_What you are asked to do_. Within the records below, reproduce without change the lines from the line that has "1090 344 1984" through the line that has "496 181 19.77", and only those.

_Available records_.
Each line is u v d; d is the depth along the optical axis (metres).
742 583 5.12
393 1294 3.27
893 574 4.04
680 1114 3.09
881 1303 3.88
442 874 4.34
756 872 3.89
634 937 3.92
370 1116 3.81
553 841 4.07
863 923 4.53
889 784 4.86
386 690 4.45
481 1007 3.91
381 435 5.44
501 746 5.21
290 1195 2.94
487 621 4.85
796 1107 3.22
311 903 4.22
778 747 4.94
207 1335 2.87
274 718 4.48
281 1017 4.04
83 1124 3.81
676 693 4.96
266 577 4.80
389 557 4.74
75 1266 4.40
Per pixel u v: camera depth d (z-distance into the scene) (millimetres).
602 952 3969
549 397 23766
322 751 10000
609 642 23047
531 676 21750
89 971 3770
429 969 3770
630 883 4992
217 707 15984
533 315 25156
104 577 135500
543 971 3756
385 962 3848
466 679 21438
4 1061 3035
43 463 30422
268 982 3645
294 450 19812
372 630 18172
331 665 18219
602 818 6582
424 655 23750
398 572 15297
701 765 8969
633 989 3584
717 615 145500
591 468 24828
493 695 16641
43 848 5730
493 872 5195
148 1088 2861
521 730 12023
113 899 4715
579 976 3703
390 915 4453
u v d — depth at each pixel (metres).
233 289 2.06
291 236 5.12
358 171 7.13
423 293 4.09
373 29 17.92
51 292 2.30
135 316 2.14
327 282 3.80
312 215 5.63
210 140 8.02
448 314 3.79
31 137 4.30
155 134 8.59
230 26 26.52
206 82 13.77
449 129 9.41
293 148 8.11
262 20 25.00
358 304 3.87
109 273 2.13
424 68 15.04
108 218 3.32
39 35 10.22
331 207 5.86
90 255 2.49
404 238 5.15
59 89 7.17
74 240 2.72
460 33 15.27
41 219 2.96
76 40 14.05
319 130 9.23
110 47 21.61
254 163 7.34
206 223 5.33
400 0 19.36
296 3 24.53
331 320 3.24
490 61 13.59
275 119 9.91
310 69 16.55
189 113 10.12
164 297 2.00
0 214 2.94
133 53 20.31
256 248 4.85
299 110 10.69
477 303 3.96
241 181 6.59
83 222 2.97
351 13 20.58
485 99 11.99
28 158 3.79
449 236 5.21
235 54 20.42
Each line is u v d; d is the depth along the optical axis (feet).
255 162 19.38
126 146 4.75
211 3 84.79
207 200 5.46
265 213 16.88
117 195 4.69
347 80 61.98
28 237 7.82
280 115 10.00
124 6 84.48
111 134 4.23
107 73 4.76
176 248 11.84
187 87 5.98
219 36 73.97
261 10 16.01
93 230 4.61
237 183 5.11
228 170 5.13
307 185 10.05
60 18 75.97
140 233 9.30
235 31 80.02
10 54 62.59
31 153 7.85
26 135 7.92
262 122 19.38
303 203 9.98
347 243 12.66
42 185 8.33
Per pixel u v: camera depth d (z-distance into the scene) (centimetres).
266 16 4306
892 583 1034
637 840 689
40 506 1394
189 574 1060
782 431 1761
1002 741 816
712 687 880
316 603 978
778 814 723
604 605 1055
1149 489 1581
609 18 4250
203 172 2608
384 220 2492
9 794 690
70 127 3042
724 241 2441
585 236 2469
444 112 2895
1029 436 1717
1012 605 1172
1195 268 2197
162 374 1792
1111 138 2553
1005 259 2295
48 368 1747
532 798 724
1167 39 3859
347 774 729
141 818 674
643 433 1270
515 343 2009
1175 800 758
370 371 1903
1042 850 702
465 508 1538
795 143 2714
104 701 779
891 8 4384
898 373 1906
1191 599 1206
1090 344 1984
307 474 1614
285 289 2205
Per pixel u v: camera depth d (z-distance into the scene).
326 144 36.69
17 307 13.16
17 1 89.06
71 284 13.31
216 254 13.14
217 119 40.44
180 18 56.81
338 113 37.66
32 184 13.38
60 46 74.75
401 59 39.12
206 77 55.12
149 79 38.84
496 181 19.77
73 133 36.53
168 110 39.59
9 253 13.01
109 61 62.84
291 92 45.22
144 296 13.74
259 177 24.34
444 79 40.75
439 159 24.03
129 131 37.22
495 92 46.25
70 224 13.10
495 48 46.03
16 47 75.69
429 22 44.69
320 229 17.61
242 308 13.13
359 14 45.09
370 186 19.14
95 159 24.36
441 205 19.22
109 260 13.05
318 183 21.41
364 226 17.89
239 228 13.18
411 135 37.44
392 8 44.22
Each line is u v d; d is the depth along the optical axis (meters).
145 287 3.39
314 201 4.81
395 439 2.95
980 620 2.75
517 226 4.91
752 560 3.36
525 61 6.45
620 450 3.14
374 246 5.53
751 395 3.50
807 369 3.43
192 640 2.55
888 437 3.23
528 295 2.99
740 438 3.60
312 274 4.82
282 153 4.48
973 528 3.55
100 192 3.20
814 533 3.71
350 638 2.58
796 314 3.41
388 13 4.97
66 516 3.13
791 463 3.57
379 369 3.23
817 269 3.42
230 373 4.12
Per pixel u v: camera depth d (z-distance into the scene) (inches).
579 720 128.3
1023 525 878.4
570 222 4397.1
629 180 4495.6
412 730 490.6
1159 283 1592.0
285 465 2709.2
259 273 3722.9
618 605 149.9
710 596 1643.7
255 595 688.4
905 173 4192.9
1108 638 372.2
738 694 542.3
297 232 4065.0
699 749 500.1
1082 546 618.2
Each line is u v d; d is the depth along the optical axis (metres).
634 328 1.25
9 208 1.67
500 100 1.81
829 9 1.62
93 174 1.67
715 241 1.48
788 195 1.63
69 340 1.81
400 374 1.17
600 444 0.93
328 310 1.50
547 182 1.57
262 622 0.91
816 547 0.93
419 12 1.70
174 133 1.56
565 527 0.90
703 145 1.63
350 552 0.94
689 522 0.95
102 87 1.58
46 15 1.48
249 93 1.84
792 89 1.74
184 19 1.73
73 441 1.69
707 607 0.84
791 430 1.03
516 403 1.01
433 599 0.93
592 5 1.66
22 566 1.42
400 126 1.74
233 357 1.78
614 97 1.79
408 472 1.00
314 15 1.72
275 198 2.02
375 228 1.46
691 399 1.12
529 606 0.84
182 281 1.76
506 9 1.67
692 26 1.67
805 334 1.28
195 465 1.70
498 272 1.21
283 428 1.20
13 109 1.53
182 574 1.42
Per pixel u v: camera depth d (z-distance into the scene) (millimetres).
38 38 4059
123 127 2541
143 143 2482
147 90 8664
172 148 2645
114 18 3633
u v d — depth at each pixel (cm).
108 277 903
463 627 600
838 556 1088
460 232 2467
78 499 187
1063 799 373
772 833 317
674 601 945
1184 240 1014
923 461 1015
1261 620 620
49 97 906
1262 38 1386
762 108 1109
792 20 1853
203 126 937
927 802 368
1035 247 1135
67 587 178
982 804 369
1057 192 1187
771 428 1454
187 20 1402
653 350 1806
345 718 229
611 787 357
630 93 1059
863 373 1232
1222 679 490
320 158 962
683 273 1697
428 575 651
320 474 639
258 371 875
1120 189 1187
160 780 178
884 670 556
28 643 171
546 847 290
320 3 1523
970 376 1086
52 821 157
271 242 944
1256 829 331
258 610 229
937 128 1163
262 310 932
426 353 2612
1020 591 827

_Result_.
1090 344 1984
307 474 1614
285 289 2205
Per pixel u v: camera depth d (z-distance into the scene).
326 144 36.69
17 307 13.16
17 1 89.06
71 284 13.31
216 254 13.14
217 119 40.44
180 18 56.81
338 113 37.66
32 184 13.38
60 46 74.75
401 59 39.12
206 77 55.12
149 79 38.84
496 181 19.77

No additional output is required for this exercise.